For too long, I’ve been chasing after you. I’ve been trying to get your attention, thinking that you’d realize how much I love you.
I thought that one day, something would click inside your head and you would figure out that you and I could actually work. We could be happy if both of us made an equal amount of effort.
Now, while looking at my reflection in the mirror, I see the eyes that got tired of the chase, the lips that no longer smile the same way, and arms that are too tired of being a shelter for your excuses.
I see a woman who’s had enough and who doesn’t want to stay any longer.
Your time with me is done. You had your shot, multiple ones actually, and you decided to waste all of them.

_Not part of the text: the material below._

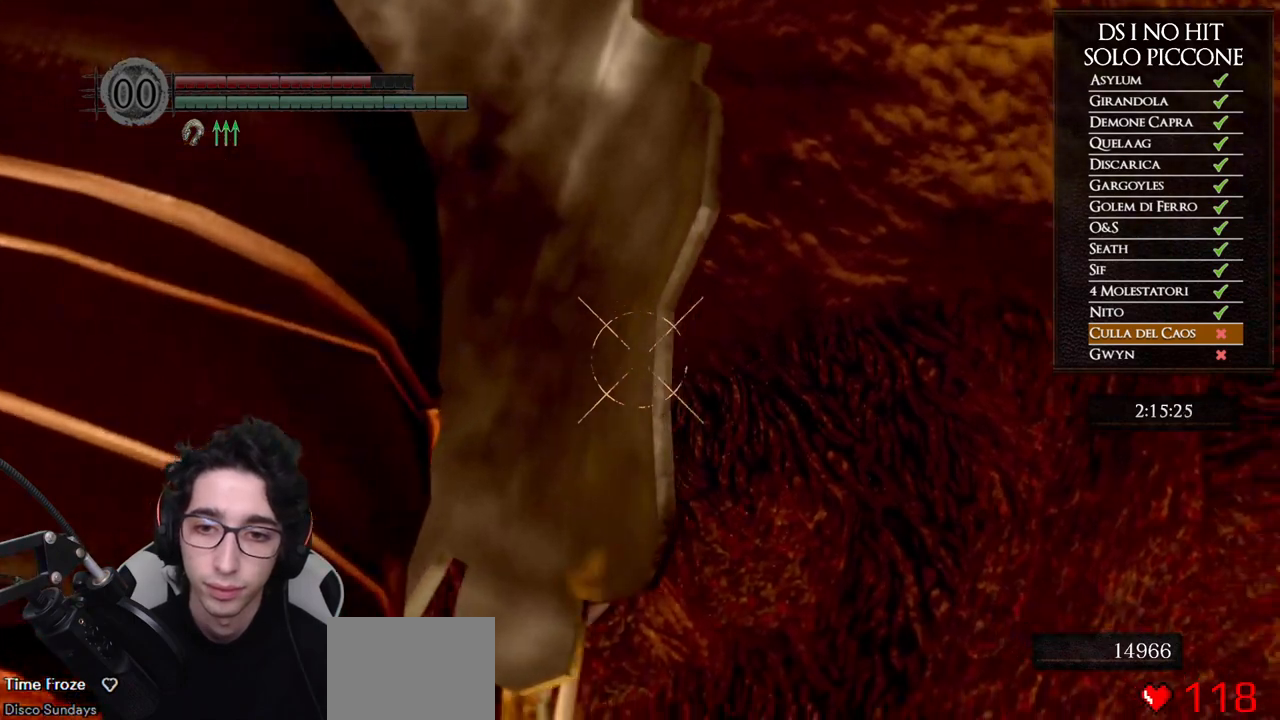
{"buttons": [], "left_stick": "center", "right_stick": "center", "events": [[183, "right_stick", "center"], [267, "R1", "up"]]}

Instead of loving me, you chose to play with me and now, it’s my turn to take the wheel and do something that will make me happy. In this case, leaving you for my own good and moving on after the pain that you caused me are the only things to do.

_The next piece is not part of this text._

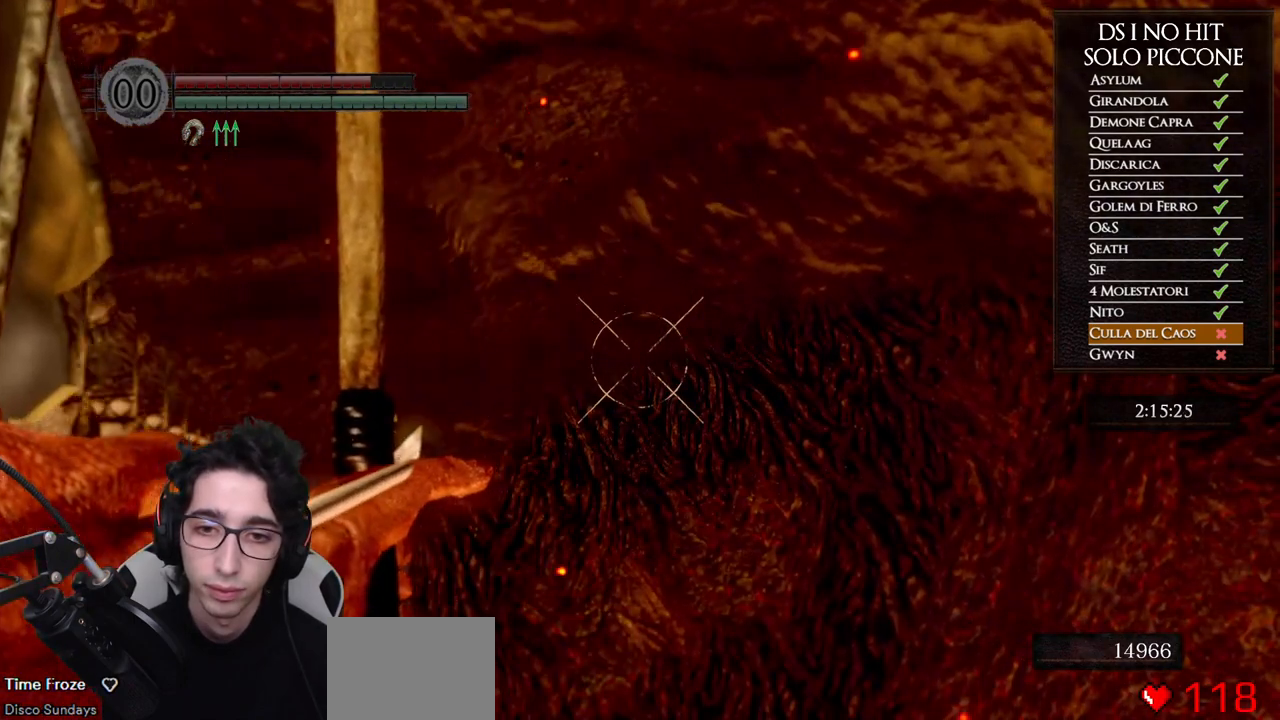
{"buttons": [], "left_stick": "center", "right_stick": "down-left", "events": [[233, "L1", "down"], [333, "L1", "up"], [350, "right_stick", "down-left"]]}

Truth be told, I still love you. When I wake up in the morning, you’re the first thing I think about.
You’re the thought that keeps following me everywhere I go but I know that things have to work that way. I know that it’ll take me some time to heal and move on after you.
After all, I spent a lot of time with you and I can’t expect myself to simply walk away and pretend like nothing ever happened between the two of us.
Love doesn’t work that way. But you don’t know that, as you never felt the emotions that I’m currently going through.
Your fear of getting hurt made you build up that wall around you. It made you act like you’re heartless and like there’s no humanity inside you.
You got rid of all of your emotions and put on a mask of a cold-hearted guy, a player. And even though I know that there must be something good inside you, I have no energy to fight to get through to it.
I tried many times before but you always rejected my attempts to get closer to you. You never wanted to show that you’re vulnerable, just like every other human being on the planet.
Instead, you kept your guard up and went on pretending that you were something you’re not. But I guess that we all have a right to choose what we want our life to look like, so you can keep doing whatever you want.
However, be aware that my choice will be different from yours. Instead of choosing to stick with you, I have finally chosen myself.
I will no longer be the one who texts you to see how you’re doing. Been there, done that, and you never appreciated it, so I have to stop it.
Instead of replies, I often got ignored. It looks like I was always the one who wanted you next to me while you didn’t really care much.
Looking my best for you, putting you as my number one, and giving up on everything just to be closer to you – those are some of the things I did to keep you there next to me. I sacrificed my own life, thinking that it would all fall into place once you held me in your arms.
But now I see that I did all of the wrong things. And the worst part is that I also did them for the wrong person.
In your eyes, I must’ve been some crazy girl who wanted you in her life, no matter the price.
And to a point, you’re right. I thought that you were the only one for me.
I thought that we were meant to be and that you just needed some time to figure that out. But I now see that I was wrong.
We weren’t made for each other and everyone could see that, except for me.
I can still sense all of the emotions I felt about you linger through my body and my mind. They keep following me everywhere I go but I know that there’s nothing wrong with that.
It doesn’t mean that I need to go back to you. It doesn’t mean that you’ll change for me.
These temporary feelings are my attempts to get rid of you, to detoxicate from you, as there are many things I need to forget about you.
Your tone of voice when you just wake up, the way you always take an hour to drink your coffee, or the way you always wear black on Mondays. I need to forget the way you smell and how cozy you made me feel whenever you made our own private cinema in your living room.
I was with you for too long, which means that I can’t simply walk away and I can’t ignore the fact that you’ve been the one I’ve shared all of my secrets with, as well as my fears and deepest desires.
You were my choice, the journey I decided to take. That’s why I can’t blame either of us for ending up here.
I can’t point fingers at just you because I was the one who kept giving you chances.
And right now, even though I still love you, I know that I’m done with you. I know that there’s no way for us to ever work out and that I need to back off.
We gave it a shot, it didn’t work, and now is time to say our final goodbyes.
It’ll take me some time to forget about you but it’s okay. I know that this is the best decision I could have made.
Unfortunately, we weren’t made to last.